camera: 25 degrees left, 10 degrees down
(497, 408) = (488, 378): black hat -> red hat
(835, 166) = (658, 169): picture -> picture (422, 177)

Work task -
A faithful copy of all the material is the required answer.

Exercise result -
camera: 25 degrees left, 10 degrees down
(497, 408) = (488, 378): black hat -> red hat
(835, 166) = (658, 169): picture -> picture (422, 177)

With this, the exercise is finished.